Radio connects, informs and inspires an estimated 235 million listeners each week. And what we rarely hear is that number is up 3 million listeners from last year. That's a vast universe that we are touching.
Now I want to share a clip with you, that may send you back a few decades.
That song, "Video Killed the Radio Star," was released in 1979. And it captured what many people were feeling at the time about radio.
Throughout the years, some people thought radio would fade away.
First eight track tapes, then cassettes, then music videos and CDs - every time innovation occurred, the end of radio was predicted. But this song was released almost 30 years ago, and radio is still strong.
Millions of people listen to the radio every single day. People spend more time with radio than on the Internet and reading newspapers. There is an exciting world of opportunity before us. It is the beginning of a new era for radio.
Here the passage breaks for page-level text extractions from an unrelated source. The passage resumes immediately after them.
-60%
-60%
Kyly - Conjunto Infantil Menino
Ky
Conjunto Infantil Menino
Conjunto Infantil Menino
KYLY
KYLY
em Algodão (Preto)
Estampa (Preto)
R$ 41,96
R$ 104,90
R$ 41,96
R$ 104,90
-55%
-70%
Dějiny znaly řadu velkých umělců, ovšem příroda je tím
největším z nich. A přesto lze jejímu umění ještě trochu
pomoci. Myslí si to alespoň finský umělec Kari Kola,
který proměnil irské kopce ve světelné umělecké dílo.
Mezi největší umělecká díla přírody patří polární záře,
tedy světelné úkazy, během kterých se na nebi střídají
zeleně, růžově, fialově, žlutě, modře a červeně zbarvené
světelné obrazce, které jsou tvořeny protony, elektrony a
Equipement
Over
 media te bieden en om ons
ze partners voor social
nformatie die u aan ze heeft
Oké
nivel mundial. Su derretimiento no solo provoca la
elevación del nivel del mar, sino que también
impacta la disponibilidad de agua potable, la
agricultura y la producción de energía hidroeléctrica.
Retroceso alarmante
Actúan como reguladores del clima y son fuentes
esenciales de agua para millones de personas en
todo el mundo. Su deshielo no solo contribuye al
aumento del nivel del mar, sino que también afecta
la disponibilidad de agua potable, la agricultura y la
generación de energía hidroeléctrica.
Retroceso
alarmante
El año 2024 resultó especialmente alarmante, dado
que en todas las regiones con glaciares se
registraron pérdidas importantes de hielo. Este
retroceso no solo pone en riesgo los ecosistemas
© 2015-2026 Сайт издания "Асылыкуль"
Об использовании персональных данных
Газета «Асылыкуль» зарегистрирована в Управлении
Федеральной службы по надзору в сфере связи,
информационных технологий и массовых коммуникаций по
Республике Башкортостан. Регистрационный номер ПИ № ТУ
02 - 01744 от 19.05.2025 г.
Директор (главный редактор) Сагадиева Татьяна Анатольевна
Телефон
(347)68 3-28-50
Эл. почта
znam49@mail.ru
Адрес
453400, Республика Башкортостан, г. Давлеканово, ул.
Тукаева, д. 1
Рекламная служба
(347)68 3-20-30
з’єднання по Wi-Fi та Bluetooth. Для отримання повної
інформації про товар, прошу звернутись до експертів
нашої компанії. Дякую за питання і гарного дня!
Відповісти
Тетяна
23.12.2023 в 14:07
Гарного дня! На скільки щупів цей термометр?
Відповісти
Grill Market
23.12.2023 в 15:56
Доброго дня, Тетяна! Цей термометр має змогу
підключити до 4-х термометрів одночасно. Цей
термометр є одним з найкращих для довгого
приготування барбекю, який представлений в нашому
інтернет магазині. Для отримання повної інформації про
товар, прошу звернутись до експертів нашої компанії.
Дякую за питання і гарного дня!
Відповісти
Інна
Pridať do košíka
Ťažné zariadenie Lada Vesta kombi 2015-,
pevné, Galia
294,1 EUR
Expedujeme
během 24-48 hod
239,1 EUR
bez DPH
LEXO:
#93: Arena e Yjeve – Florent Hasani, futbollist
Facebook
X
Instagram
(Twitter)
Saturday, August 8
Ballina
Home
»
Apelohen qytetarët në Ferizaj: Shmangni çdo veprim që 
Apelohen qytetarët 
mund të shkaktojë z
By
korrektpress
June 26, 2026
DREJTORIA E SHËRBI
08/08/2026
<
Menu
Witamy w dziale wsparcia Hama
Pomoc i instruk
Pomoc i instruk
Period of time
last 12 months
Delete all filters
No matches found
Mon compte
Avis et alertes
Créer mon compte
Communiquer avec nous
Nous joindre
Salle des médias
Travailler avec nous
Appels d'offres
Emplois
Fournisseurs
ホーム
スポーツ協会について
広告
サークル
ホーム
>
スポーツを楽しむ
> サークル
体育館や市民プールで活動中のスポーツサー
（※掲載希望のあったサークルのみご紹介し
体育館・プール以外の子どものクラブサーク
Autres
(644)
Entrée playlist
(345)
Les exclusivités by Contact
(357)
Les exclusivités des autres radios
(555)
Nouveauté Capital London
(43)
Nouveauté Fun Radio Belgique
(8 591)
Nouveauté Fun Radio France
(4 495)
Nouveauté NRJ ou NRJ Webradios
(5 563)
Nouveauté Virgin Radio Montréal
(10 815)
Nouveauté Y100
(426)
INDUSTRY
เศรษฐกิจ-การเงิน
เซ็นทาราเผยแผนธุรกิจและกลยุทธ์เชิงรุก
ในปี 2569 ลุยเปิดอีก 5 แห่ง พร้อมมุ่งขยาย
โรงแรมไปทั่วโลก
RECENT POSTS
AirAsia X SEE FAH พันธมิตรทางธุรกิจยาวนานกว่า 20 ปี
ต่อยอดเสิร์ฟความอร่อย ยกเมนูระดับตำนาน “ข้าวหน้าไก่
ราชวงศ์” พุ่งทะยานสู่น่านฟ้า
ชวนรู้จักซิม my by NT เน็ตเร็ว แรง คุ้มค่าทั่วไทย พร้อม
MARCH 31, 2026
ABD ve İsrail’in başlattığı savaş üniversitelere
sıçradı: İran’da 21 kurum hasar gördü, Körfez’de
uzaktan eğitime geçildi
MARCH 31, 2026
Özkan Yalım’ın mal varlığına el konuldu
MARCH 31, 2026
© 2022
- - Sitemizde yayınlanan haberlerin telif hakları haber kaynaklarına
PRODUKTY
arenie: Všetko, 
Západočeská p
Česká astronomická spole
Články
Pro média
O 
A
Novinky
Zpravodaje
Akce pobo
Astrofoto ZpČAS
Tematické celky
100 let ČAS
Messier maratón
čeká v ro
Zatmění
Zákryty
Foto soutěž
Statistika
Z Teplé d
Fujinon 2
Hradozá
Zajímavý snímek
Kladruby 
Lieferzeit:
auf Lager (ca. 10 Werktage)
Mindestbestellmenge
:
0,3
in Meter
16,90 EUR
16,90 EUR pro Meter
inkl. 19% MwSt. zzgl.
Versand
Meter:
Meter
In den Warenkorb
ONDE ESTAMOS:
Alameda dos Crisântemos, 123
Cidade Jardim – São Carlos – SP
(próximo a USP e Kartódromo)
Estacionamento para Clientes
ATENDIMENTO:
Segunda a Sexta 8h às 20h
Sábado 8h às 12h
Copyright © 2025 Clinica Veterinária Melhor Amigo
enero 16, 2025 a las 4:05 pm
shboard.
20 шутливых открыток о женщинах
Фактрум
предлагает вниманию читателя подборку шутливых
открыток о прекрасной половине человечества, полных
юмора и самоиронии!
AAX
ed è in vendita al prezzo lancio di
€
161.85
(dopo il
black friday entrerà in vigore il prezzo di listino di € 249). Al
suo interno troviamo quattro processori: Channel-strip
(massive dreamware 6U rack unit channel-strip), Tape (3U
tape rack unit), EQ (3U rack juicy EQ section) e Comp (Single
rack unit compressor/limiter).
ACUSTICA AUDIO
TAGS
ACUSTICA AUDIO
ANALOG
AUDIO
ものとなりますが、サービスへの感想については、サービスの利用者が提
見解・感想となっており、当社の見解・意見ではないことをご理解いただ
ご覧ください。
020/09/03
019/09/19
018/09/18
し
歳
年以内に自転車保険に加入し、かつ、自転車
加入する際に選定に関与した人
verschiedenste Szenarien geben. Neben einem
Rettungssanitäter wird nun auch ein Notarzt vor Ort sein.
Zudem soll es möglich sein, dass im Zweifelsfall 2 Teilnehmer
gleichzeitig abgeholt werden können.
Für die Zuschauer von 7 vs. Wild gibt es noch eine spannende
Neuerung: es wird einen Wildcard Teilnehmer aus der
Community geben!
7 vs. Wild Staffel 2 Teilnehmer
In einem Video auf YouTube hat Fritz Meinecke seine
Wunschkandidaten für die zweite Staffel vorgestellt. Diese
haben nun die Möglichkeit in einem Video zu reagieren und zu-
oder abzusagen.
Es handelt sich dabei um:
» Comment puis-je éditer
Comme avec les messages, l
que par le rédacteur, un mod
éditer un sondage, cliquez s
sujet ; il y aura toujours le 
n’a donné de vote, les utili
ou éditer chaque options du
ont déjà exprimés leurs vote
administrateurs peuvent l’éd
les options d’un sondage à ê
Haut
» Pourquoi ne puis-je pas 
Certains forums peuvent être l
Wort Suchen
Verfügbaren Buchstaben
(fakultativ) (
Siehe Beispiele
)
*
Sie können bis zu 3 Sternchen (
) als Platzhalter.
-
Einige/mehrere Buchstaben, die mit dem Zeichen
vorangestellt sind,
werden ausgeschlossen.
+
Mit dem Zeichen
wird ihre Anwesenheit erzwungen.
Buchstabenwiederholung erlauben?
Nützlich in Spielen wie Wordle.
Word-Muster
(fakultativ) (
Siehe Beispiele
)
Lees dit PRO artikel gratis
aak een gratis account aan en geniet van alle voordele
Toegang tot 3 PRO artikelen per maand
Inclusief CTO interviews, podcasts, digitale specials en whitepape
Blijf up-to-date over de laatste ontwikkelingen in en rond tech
And many of you have already started to embrace the possibilities. But in order for us to move forward and build a successful future we cannot continue to operate as we have in the past. We must stop listening to the negativity and false messages, many of which come from our own people. And we must commit to spreading the positive news about radio.
So if broadcast radio is so strong, then they need not fear Internet radio, should they?
So I contacted Congressman Baca.
Dear Congressman Baca,
I join many Internet music lovers in asking your support for H.R. 7084, the Webcaster Settlement Act of 2008. As a listener to services such as last.fm, Pandora, and Yahoo! LaunchCAST, I would like to give Pandora and similar services time to negotiate licensing agreements that would allow them to continue to broadcast. Your support is urgently needed.